Portland, as you may or may not have heard, came in seventh in the nation this year.
The publication appended 27 photographs of the city to the good news. Without looking, most of us could guess the selections: sun-dappled Bug Light, picnic blankets on the Eastern Prom, the White Mountains as viewed from the Western Prom, fall hues in Deering Oaks, an old Volvo wheeling its way through Back Cove, lobster boats on a glassy Casco Bay, waves lapping around the rocks at Portland Head, and on and on.
Yes, city residents encounter these treasured sights every day. But missing from the montage was anything that might have told a slightly more truthful story about Portland in 2023.
A rapidly increasing number of those living here, in this best of places to live, are homeless.
More again are finding themselves on the precipice.
Far too many Portlanders can’t see very far into the future.
To introduce anything like nuance or texture to the presentation wouldn’t have served U.S. News and World Report’s bottom line (recall that this organization is a rankings machine, a machine whose college rankings were all but obliterated last year as dozens of schools pulled out, critical of their unreliability and ill effects).
A real summary, however, would have featured people sleeping in doorways and pitching tents under bridges; local election posters squabbling bitterly over rent control, and beloved longtime businesses permanently closed down.
The comments from U.S. News’ real estate editor also gave us pause. “This year’s rankings are a reflection of the current economic, social and natural factors that impact a place’s livability for its residents,” read the statement. “People are considering more than housing when they look at an area’s affordability.”
Portland is many things. It is utterly magnetic. It’s extremely beautiful, charming and welcoming. It exists at a rare intersection of dazzling natural resources. Portland is full of interesting buildings, panoramic views and its residents are surrounded by good things to do.
It is not, lately, an area that can be praised for its “affordability.”
Most of us know people who have been priced out of the city or – in an unusually short amount of time – had some vision of returning to Portland, or getting more established here, whisked way out sight by the stratospheric cost of housing.
The median home price in the Portland-South Portland metro area last June was about $470,000. As we reported at the time, that requires an annual income more than double the area median. Ten years ago, an annual income of $58,000 could buy a typical Portland home (coming in at $230,000). In 2022, as median home prices shot up by 20%, the income required for “typical” was roughly $130,000. According to Zillow, the average rental rate for a two-bedroom unit in Portland, at $2,500, is 19% higher than the national average. To scroll through city rental listings is to quickly understand that the sky’s the limit.

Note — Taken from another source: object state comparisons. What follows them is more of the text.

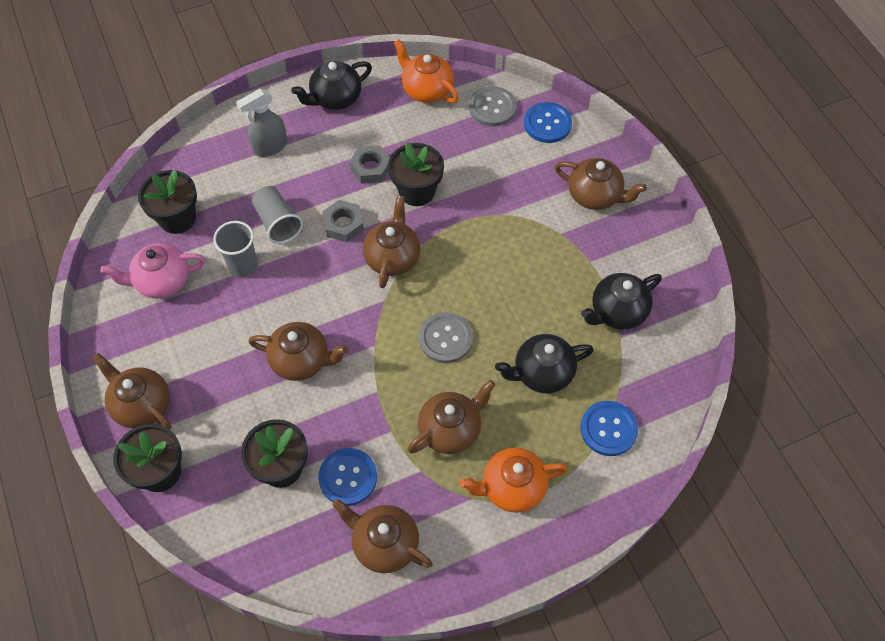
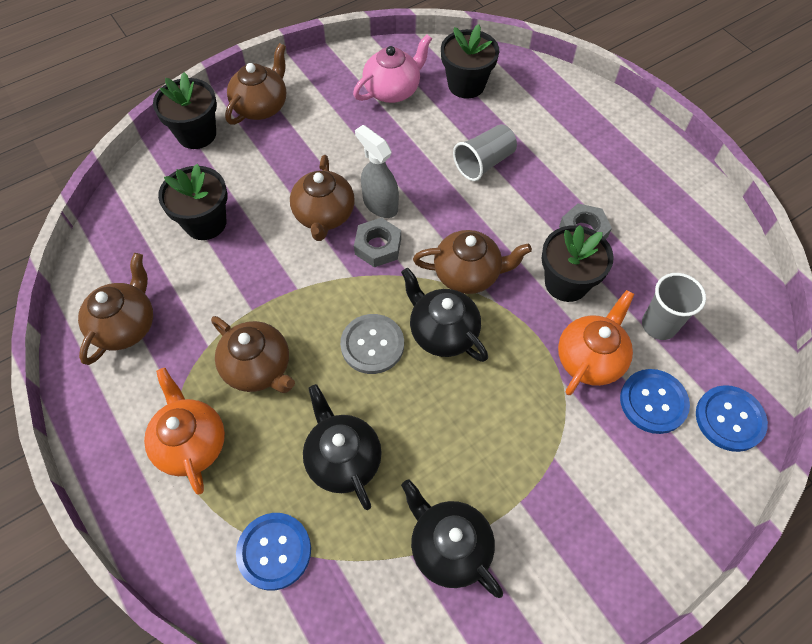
camera: 80 degrees right, 0 degrees up
(162, 281) = (393, 90): pink teapot -> pink teapot turned 75 degrees clockwise
(243, 265) = (425, 146): grey cup -> grey cup (659, 325)
(270, 147) = (578, 136): grey spray bottle -> grey spray bottle (380, 204)
(335, 98) = (668, 180): black teapot -> black teapot (442, 332)
(343, 224) = (498, 220): grey nut -> grey nut (378, 246)
(348, 477) = (197, 280): blue button -> blue button (653, 402)
(426, 90) = (723, 268): orange teapot -> orange teapot (590, 359)
(492, 107) = (727, 346): grey button -> none
(595, 195) = (630, 497): brown teapot -> none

Even the authors of the U.S. News write-up were forced to add a word or two about what’s actually going on around town, daring to acknowledge “a tight market on mid-tier units” and describing the city as at a “crossroads.”
Although the methodology used for the rankings has more than a few holes in it, it can be argued that one element checks out: the “desirability” category.
Portland is desirable. The bulk of its trials and tribulations are being felt because of a tidal wave of hopeful newcomers of all stripes. It’s an inconvenient truth that much of its “livability,” by any meaningful definition, has fallen victim to this success.